\section{Manually modelling the A72 frontend}

\todo{}

\subsection{Finding micro-operation count for each instruction}

As we saw in \autoref{sec:a72_descr}, the Cortex A72's frontend can only
dispatch three \uops{} per cycle. The first important data to collect, thus, is
the number of \uops{} each instruction is decoded into.

To that end, the optimisation manual~\cite{ref:a72_optim} helps, but is not
thorough enough: for each instruction, it lists the ports on which load is
incurred, which sets a lower bound to the number of \uops{} the instruction is
decomposed into. This approach, however, is not really satisfying. First,
because it cannot be reproduced for another architecture whose optimisation
manual is not as detailed, cannot be automated, and fully trusts the
manufacturer. Second, because if an instruction loads \eg{} the integer ports,
it may have a single or multiple \uops{} executed on the integer ports; the
manual is only helpful to some extent to determine this.

\medskip{}

We instead use an approach akin to \palmed{}' saturating kernels, itself
inspired by Agner Fog's method to identify ports in the absence of hardware
counters~\cite{AgnerFog}. To this end, we assume the availability of a port
mapping for the backend ---~in the case of the Cortex A72, we use \palmed{}'s
output, sometimes manually confronted with the software optimisation
guide~\cite{ref:a72_optim}; \uopsinfo{} could also be used on the architectures
it models.

The \palmed{} resource mapping we use as a basis is composed of 1\,975
instructions. To make this more manageable in a semi-automated method, we reuse the instruction classes provided by \palmed{}, introduced in
\autoref{sec:palmed_design}, as instructions in the same class are mapped to
the same resources, and thus are decomposed into the same \uops{}; this results
in only 98 classes of instructions.

\paragraph{Basic instructions.} We use \palmed{}'s mapping to hand-pick
\emph{basic instructions}: for each port, we select one instruction which
decodes into a single \uop{} executed by this port. We use the following
instructions, in \pipedream{}'s notation:

\begin{itemize}
    \item{} integer 0/1: \lstarmasm{ADC_RD_X_RN_X_RM_X}, \eg{} \lstarmasm{adc x0,
        x1, x2};
    \item{} integer multi-cycle: \lstarmasm{MUL_RD_W_RN_W_RM_W}, \eg{}
        \lstarmasm{mul w0, w1, w2};
    \item{} load: \lstarmasm{LDR_RT_X_ADDR_REGOFF}, \eg{} \lstarmasm{ldr x0,
        [x1, x2]};
    \item{} store: \lstarmasm{STR_RT_X_ADDR_REGOFF}, \eg{} \lstarmasm{str x0,
        [x1, x2]};
    \item{} FP/SIMD 0: \lstarmasm{FRINTA_FD_D_FN_D}, \eg{} \lstarmasm{frinta
        d0, d1} (floating-point rounding to integral);
    \item{} FP/SIMD 1: \lstarmasm{FCMP_FN_D_FM_D}, \eg{} \lstarmasm{fcmp
        d0, d1} (floating-point comparison);
    \item{} FP/SIMD 0/1: \lstarmasm{FMIN_FD_D_FN_D_FM_D}, \eg{} \lstarmasm{fmin
        d0, d1, d1} (floating-point minimum);
    \item (Branch: no instruction, as they are unsupported by \pipedream{}).

--

### Task description
In the notes on modelling the A72 frontend, find every port that is given a basic instruction. List each of those ports with the sample assembly line shown for it.

### Information supplied
--

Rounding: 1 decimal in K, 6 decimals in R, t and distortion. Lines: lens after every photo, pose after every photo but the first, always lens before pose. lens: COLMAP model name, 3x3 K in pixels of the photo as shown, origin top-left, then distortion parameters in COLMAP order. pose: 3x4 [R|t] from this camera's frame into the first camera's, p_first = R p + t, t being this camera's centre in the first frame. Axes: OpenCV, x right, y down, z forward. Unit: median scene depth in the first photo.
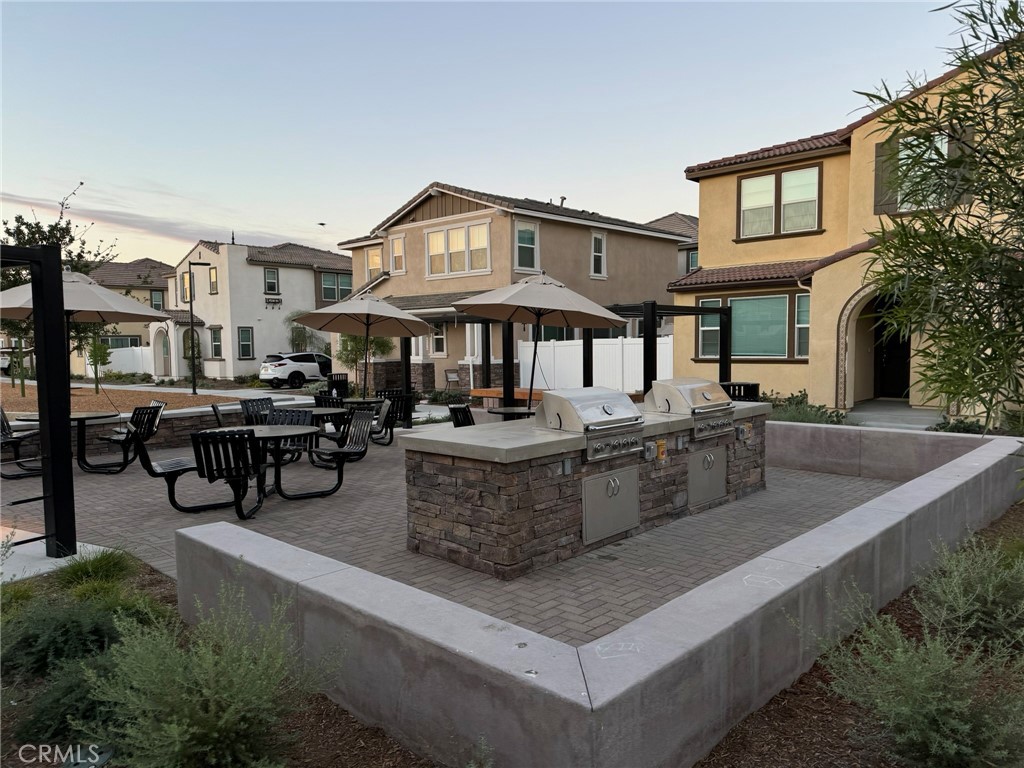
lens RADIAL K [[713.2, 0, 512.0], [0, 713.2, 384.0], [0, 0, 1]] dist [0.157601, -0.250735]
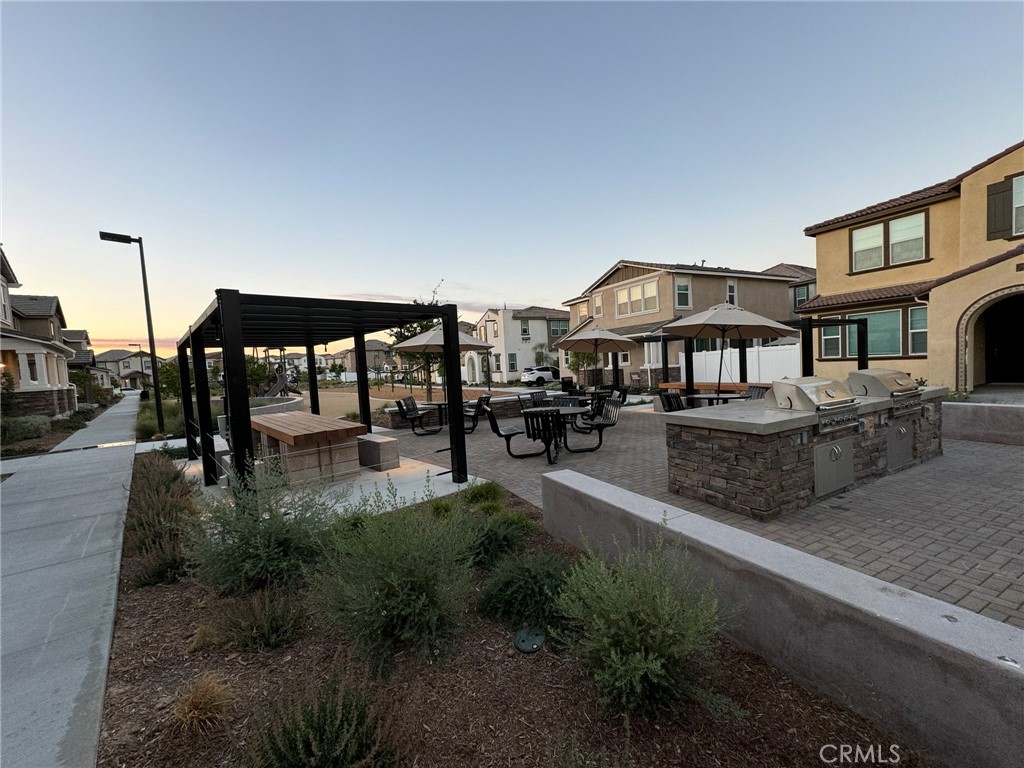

--

### Task solution
- integer 0/1: adc x0, x1, x2
- integer multi-cycle: mul w0, w1, w2
- load: ldr x0, [x1, x2]
- store: str x0, [x1, x2]
- FP/SIMD 0: frinta d0, d1
- FP/SIMD 1: fcmp d0, d1
- FP/SIMD 0/1: fmin d0, d1, d1